JERUSALEM (AP) — A leading Israeli rights group said Wednesday it will stop seeking investigations of Israeli soldiers suspected of abusing Palestinians, arguing that internal military probes have failed to deliver justice and effectively help whitewash half a century of occupation.
In a rebuke to the military justice system, the Israeli group B'Tselem said military investigations are deeply flawed and create a "mere semblance of justice."
Hagai El-Ad, the group's executive director, said B'Tselem would stop cooperating with a system it cannot trust.
"The system's real function is cover-ups," he said. He said once the group reached that "painful conclusion ... we found it morally unacceptable for us to continue working in the same way."
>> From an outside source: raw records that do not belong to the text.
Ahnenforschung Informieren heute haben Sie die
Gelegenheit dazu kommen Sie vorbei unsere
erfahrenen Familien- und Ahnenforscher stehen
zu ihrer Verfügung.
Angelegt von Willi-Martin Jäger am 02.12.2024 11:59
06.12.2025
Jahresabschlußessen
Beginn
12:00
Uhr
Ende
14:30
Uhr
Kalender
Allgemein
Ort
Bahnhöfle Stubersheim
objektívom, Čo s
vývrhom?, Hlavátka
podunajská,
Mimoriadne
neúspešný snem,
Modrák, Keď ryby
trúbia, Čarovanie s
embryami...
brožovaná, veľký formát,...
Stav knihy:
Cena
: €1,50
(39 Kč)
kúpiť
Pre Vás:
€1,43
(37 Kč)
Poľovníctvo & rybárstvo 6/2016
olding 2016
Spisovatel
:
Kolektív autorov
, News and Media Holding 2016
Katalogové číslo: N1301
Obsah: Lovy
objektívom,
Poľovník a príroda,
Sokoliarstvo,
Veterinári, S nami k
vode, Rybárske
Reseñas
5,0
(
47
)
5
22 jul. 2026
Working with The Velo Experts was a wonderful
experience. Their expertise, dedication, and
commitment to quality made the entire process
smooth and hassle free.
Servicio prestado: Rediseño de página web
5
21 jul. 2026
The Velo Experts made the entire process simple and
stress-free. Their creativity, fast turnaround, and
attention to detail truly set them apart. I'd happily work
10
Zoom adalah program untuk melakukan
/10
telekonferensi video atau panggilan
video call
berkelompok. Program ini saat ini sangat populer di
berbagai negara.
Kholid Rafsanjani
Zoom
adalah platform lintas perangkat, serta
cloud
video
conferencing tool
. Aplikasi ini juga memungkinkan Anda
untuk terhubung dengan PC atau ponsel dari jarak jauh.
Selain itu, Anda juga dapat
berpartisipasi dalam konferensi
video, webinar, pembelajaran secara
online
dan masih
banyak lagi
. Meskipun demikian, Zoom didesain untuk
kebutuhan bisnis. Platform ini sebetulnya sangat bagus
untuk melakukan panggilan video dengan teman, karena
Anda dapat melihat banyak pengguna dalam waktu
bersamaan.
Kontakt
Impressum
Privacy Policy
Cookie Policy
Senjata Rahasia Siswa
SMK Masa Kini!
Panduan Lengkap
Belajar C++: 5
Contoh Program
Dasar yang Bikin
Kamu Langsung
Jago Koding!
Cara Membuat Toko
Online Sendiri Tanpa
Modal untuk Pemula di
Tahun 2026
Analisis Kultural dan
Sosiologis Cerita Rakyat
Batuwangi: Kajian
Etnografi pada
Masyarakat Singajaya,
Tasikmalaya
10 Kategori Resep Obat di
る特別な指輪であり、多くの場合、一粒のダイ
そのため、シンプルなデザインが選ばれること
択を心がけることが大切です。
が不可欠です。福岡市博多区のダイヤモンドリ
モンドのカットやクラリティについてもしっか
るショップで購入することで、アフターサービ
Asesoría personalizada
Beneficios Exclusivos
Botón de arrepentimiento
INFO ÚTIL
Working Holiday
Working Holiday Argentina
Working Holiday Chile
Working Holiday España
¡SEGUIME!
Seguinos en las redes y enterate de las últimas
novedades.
The Israeli military said B'Tselem's stance was biased and did not reflect reality. In a statement Wednesday, it insisted the military was "committed to the rule of the law and its legal system acts with utmost professionalism and thoroughness."
The military said all its law enforcement decisions are subject to external review, including that of the attorney general and the Supreme Court. It said it would continue to investigate "any and all claims of misconduct, including those from B'Tselem."
B'Tselem said that since the late 1980s, it has demanded investigations in hundreds of cases, including of Israeli soldiers suspected of killing, injuring, beating or using Palestinians as human shields or damaging their property.
Since the outbreak of the second Palestinian uprising in 2000, B'Tselem has called for investigations in 739 cases, the group said.
In a quarter of the cases, no investigation was launched and in nearly half, the investigation was closed without further action, the group said. Charges were brought in only 25 cases, and 13 were referred for military action. In addition, 132 cases are still being processed, and investigators could not locate 44 complaints, the group said.
B'Tselem said investigations have been slow and perfunctory and that soldiers' accounts are routinely accepted at face value, without supporting evidence.
The group was vague about what alternatives Palestinians now have, although El-Ad said it would still help Palestinians seek justice through other means.
"We will continue to investigate cases, interview witnesses, trying to collect data to the best of our professional ability and to publish that information to the public," he said.
"Whether that is going to be successful or not, time will tell," he added.